M. Nicolas Sarkozy, ministre de l'intérieur, de la sécurité intérieure et des libertés locales. Je souhaite que tous les centres hospitaliers régionaux aient une ou deux chambres adaptées à cet effet.
Deuxième proposition : il faut que les directeurs des centres hospitaliers fassent ce que les proviseurs ou les directeurs de collège ont fait et aient un autre rapport avec la sécurité pour établir, notamment pour les urgentistes, des processus de sécurisation, en prenant contact avec les commissariats de police. Je signerai une circulaire pour que, systématiquement, les commissaires de police prennent contact avec les directeurs d'hôpitaux, car la situation dans les services des urgences est en tout point exécrable. La question de la sécurité dans nos établissements hospitaliers est essentielle.
Enfin, je dis aux membres du groupe communiste républicain et citoyen : ne m'en veuillez pas ! C'est très bien de dire que vous êtes du côté des policiers. C'est très bien de dire que vous voulez des effectifs pour la police. Aussi, permettez-moi de vous poser une question : pourquoi ne votez-vous ceux-ci ?

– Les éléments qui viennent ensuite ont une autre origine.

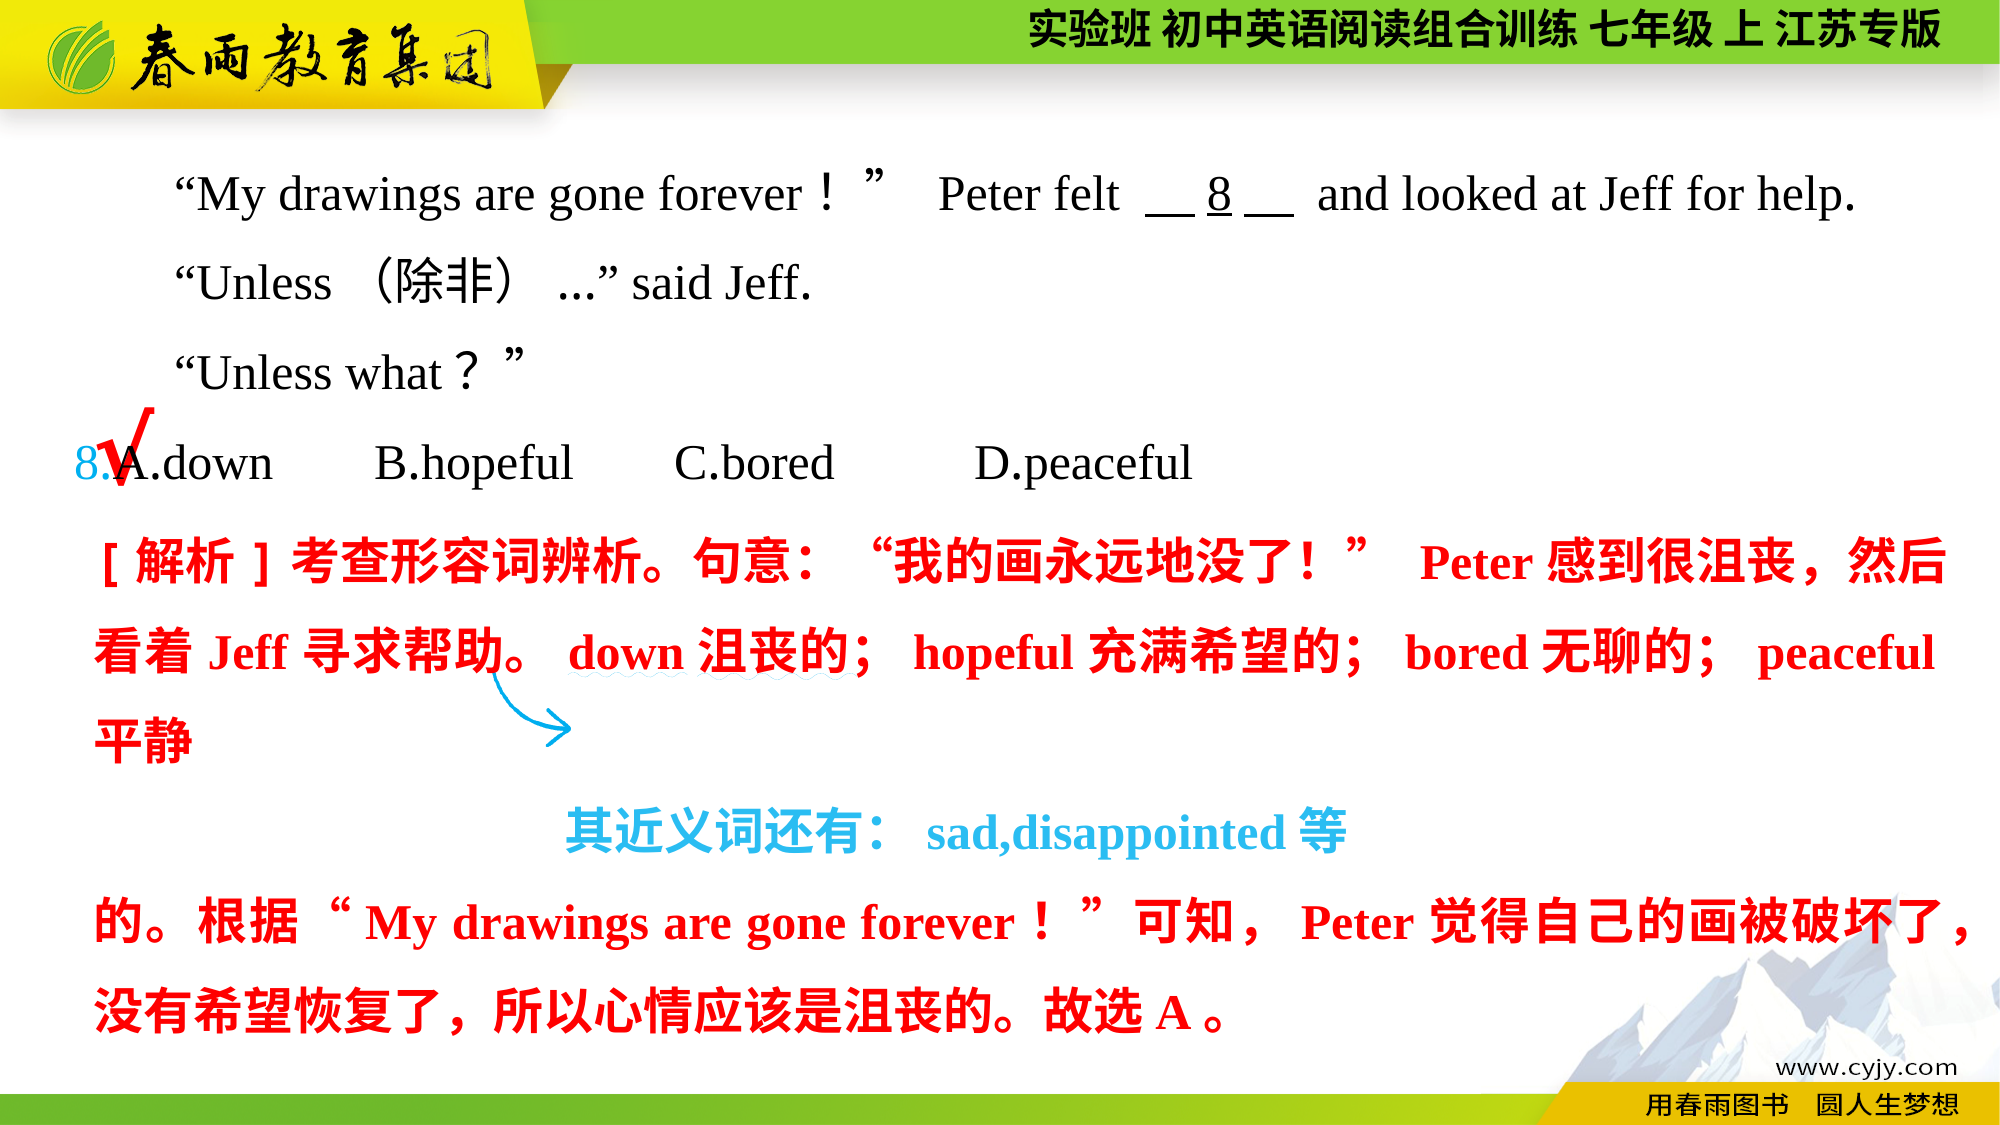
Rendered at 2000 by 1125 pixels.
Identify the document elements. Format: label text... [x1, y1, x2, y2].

M. Christian Demuynck. Effectivement !
M. Nicolas Sarkozy, ministre de l'intérieur, de la sécurité intérieure et des libertés locales. Vous êtes pour une augmentation des effectifs de la police quand ce sont d'autres que le Gouvernement qui la proposent ? Que reprochez-vous aux 13 500 emplois que nous voulons créer ?
M. Jean-Claude Peyronnet. On verra !
M. Nicolas Sarkozy, ministre de l'intérieur, de la sécurité intérieure et des libertés locales. Faites un geste de bonne volonté : votez-les ! Est-ce parce que c'est le Gouvernement qui les propose que vous ne les votez pas ? Pourtant, ces effectifs, que ce soit un gouvernement de droite ou un gouvernement de gauche qui les propose, ils seront affectés à la police et à la gendarmerie. Quelle est la position du parti communiste ? Si vous soutenez les policiers et les gendarmes, prouvez-le, en votant le texte qui prévoit de créer des emplois. (« Très bien ! » et applaudissements sur les travées du RPR, de l'Union centriste et des Républicains et Indépendants ainsi que sur certaines travées du RDSE.)
Mme Nicole Borvo. Nous verrons ce qu'il en sera dans le prochain projet de loi de finances !
M. le président. Je mets aux voix les amendements identiques n°s 15 et 26.

(Les amendements ne sont pas adoptés.)
M. le président. Le vote sur l'article 1er est réservé jusqu'après l'examen de l'annexe I.
La suite de la discussion est renvoyée à la prochaine séance.